* **What you have to do**: When the word "Example" shows up in a line of the data below, copy that whole line.
-- Supplied entries follows --
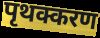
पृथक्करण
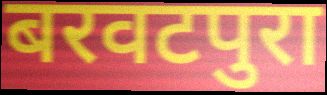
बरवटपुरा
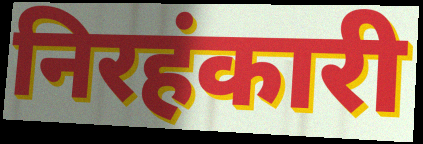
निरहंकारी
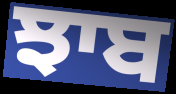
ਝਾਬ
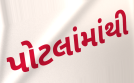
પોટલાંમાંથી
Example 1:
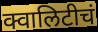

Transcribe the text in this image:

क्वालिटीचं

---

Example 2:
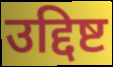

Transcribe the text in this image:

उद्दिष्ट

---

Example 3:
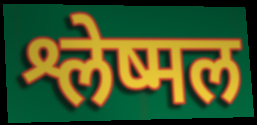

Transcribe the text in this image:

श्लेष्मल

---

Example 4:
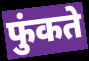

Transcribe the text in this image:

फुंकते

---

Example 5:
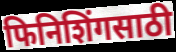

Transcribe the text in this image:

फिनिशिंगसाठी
-- Supplied entries concluded --
* **Answer section**:
Example 1:
Example 2:
Example 3:
Example 4:
Example 5:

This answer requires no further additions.